京田辺市でAIオンデマンド交通「たなモビ」実証運行を開始 Moplus、自治体・大学・日産と連携し、持続可能な地域交通モデル構築へ
日産自動車と三菱商事の合弁で、有人・無人モビリティやカーシェア、EVを活用したエネルギーマネジメントを手がけるMoplus株式会社は11月10日より、京都府京田辺市北部エリアにて、AIオンデマンド交通「京田辺スマートモビリティ(愛称:たなモビ)」の実証運行を開始した。サービス提供主体は京田辺市地域公共交通活性化協議会で、地域に根ざした運行を続けてきた山城ヤサカ交通株式会社が車両運行を担う。
本実証は、京田辺市・同志社大学・日産自動車株式会社の三者が2024年7月に締結した「電気自動車(EV)を活用した持続可能なまちづくり」に関する連携協定の共同検討から生まれたもの。日産自動車はMoplusの株主でもあり、自治体と大学を巻き込んだ官民学連携モデルとしても注目される。

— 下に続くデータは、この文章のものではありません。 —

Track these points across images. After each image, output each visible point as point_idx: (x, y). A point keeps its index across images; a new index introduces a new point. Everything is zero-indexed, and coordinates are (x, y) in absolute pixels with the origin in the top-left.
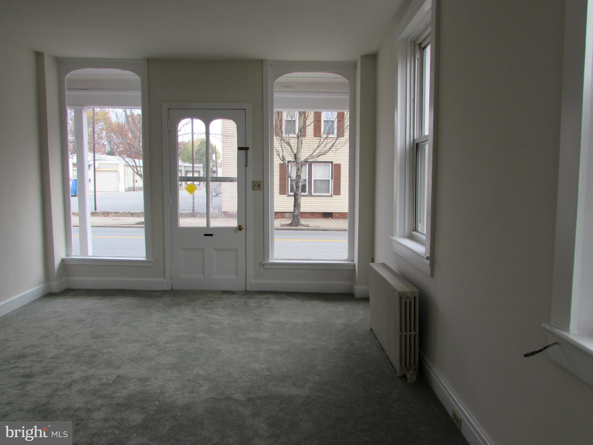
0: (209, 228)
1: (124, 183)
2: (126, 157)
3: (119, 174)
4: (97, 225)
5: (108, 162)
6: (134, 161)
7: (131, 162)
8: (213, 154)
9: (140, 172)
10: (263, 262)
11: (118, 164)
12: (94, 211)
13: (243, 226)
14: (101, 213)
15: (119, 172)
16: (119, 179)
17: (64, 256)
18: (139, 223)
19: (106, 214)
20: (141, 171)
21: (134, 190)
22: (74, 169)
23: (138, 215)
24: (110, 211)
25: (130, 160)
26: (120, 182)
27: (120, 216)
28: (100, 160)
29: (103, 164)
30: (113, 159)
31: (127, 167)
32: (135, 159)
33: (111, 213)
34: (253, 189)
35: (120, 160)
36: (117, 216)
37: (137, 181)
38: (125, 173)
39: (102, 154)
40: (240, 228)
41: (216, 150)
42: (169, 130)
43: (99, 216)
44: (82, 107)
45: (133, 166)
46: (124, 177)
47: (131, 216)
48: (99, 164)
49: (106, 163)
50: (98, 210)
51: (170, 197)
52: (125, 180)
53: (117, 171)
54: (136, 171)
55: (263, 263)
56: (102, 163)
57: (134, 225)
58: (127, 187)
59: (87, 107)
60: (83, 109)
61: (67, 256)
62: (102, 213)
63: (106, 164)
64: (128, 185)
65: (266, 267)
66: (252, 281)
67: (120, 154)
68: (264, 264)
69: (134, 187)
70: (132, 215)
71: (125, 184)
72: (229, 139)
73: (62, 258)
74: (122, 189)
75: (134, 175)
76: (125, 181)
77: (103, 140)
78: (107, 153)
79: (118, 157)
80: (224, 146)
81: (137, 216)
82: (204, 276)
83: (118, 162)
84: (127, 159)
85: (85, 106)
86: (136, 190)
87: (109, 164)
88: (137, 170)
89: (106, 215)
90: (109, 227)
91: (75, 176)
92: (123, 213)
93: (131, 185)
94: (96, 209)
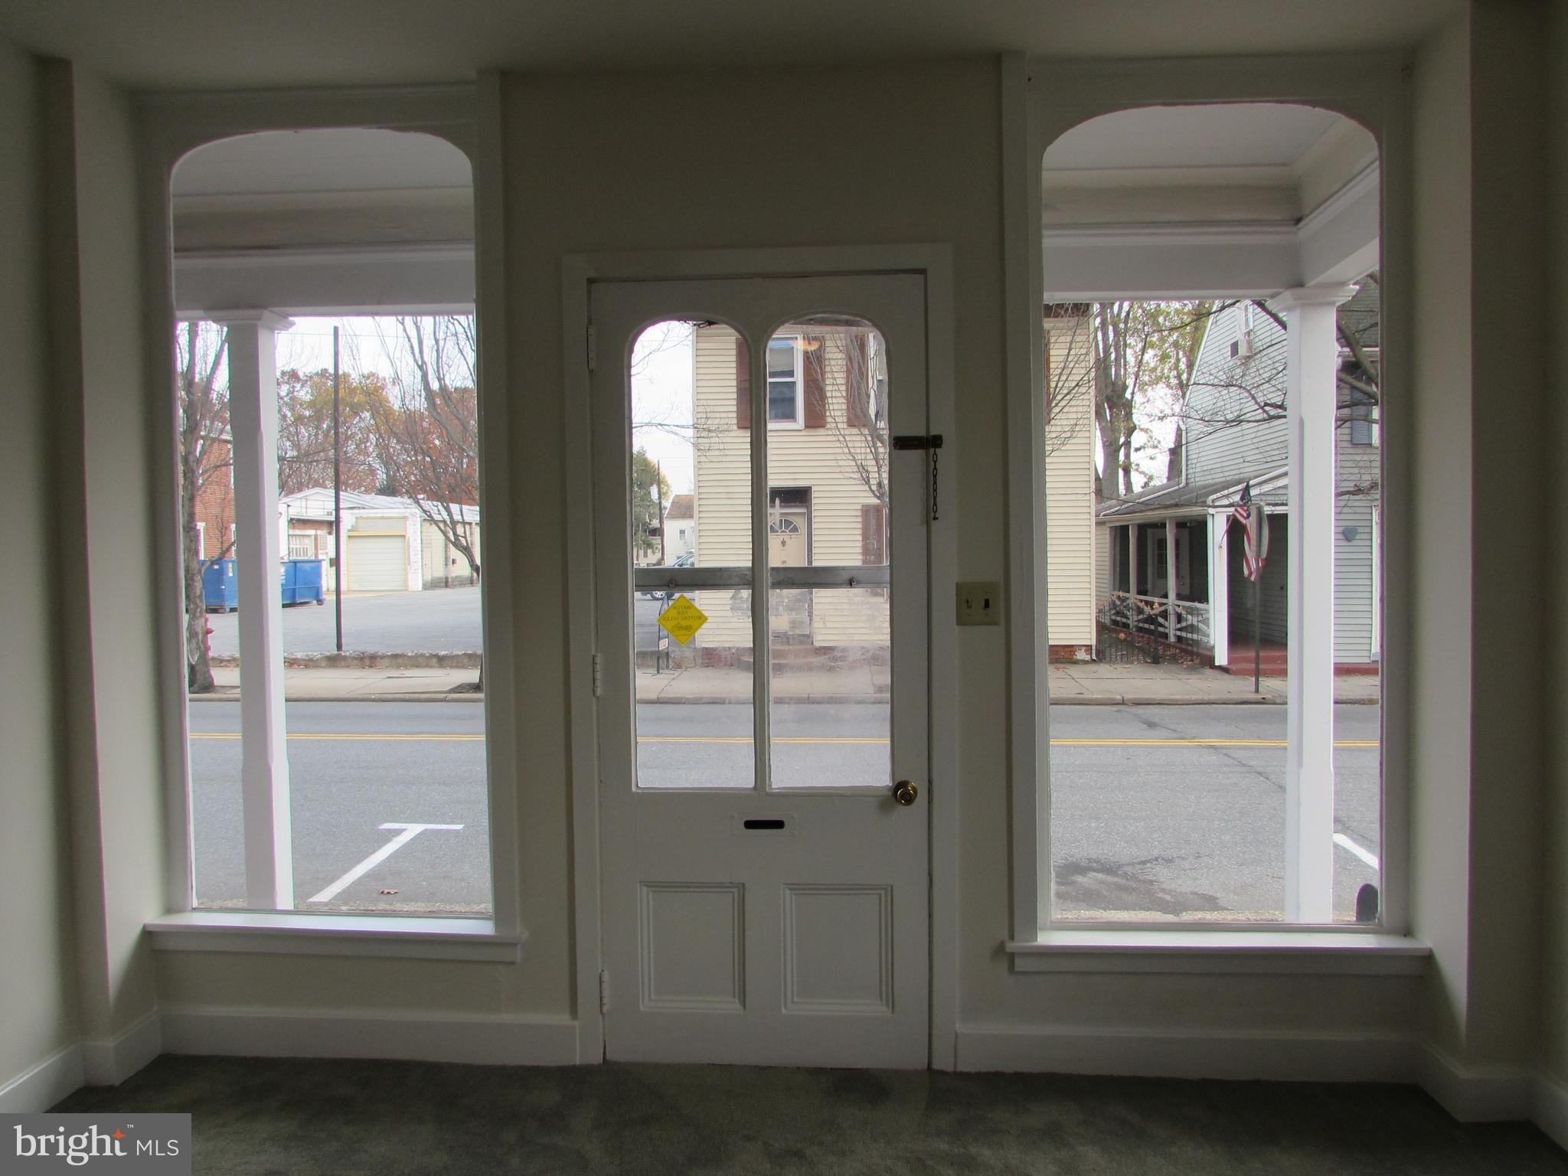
0: (768, 794)
1: (422, 566)
2: (428, 499)
3: (409, 544)
4: (342, 694)
5: (379, 513)
6: (448, 510)
7: (439, 511)
8: (652, 485)
9: (463, 541)
10: (1011, 946)
11: (405, 518)
12: (336, 652)
13: (917, 783)
14: (354, 658)
15: (407, 538)
16: (409, 556)
17: (151, 915)
18: (461, 688)
19: (368, 660)
20: (465, 537)
21: (447, 586)
22: (291, 532)
23: (458, 662)
24: (381, 650)
25: (435, 508)
26: (409, 564)
27: (406, 667)
28: (359, 508)
29: (367, 518)
30: (392, 506)
31: (429, 524)
32: (450, 504)
33: (383, 657)
34: (960, 622)
35: (409, 506)
36: (398, 667)
37: (454, 562)
38: (424, 541)
39: (367, 492)
40: (901, 793)
41: (659, 473)
42: (591, 371)
43: (348, 667)
44: (252, 313)
45: (444, 522)
46: (422, 551)
47: (437, 665)
48: (357, 518)
49: (374, 515)
50: (348, 649)
51: (598, 660)
52: (422, 558)
53: (404, 536)
54: (452, 538)
55: (1008, 950)
56: (365, 516)
57: (445, 695)
58: (429, 578)
59: (273, 312)
60: (259, 319)
61: (169, 910)
62: (356, 659)
63: (375, 518)
64: (432, 572)
65: (1020, 964)
66: (959, 1027)
67: (412, 494)
68: (1011, 957)
69: (447, 578)
70: (442, 661)
71: (422, 569)
72: (717, 440)
73: (145, 926)
74: (416, 583)
75: (446, 545)
76: (422, 562)
77: (368, 456)
78: (380, 490)
79: (407, 500)
80: (703, 459)
81: (454, 664)
82: (744, 1004)
83: (407, 512)
84: (428, 505)
85: (265, 308)
86: (453, 585)
87: (382, 518)
88: (455, 534)
89: (367, 662)
90: (374, 700)
91: (295, 551)
92: (417, 656)
93: (440, 573)
94: (339, 646)
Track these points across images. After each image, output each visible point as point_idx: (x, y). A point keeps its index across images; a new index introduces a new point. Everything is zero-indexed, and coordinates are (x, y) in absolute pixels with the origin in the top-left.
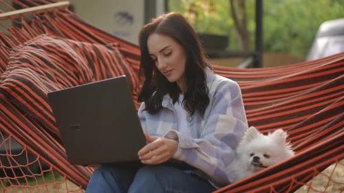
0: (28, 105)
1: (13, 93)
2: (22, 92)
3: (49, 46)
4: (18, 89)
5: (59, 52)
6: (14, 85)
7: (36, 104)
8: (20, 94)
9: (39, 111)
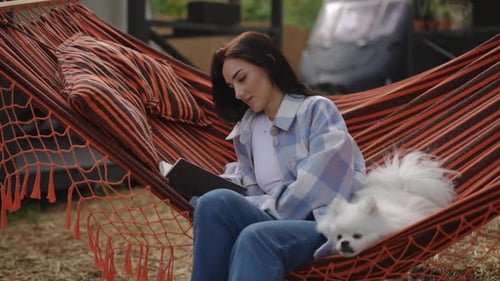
0: (110, 122)
1: (92, 105)
2: (103, 102)
3: (96, 49)
4: (98, 98)
5: (112, 58)
6: (93, 93)
7: (120, 121)
8: (100, 106)
9: (124, 131)
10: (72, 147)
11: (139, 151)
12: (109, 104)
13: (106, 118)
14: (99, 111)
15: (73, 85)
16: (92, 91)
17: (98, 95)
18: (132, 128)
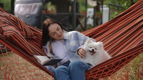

AIが最適ルートを自動生成──地域交通の新たな選択肢に
「たなモビ」では、利用者のリクエストに応じてAIが最適な運行ルートを設定するオンデマンド型交通を導入。従来のバス路線では拾いきれなかった移動ニーズに柔軟に対応し、既存公共交通との接続性や利用者受容性を検証する。
実証期間は2025年11月10日〜2026年2月10日、運行時間は9:00〜18:00。北部エリアを対象に、運賃は一律100円(未就学児無料)と利用しやすい価格に設定した。京田辺市公式サイトでは運行状況や利用方法が随時更新され、市民がストレスなく情報を得られる仕組みが整備されている。
市が掲げる「便利でええやん!京田辺」の実現に向け、住民の移動利便性向上と交通ネットワーク全体の活性化が期待される。
官民学連携で実証推進──地域交通DXの基盤づくり
プロジェクトは、以下の体制で進められる。
サービス提供:京田辺市地域公共交通活性化協議会
運行事業者:山城ヤサカ交通株式会社
調査分析:同志社大学 安達研究室
ソリューション提供:Moplus株式会社
Moplusは交通DX領域に特化したソリューションの導入を担い、データ分析や運行最適化の高度化を支援。同志社大学は利用状況の分析を通じ、地域交通の持続可能性や事業モデルの評価に科学的知見を提供する。11月2日に開催された開始式では、山城ヤサカ交通・京田辺市・Moplusの代表者が出席し、地域の移動課題を解決する取り組みとして期待が示された。
今回の「たなモビ」実証は、同社にとって自治体との本格的な協働モデルのひとつであり、今後全国での展開可能性を見据えた重要なステップといえる。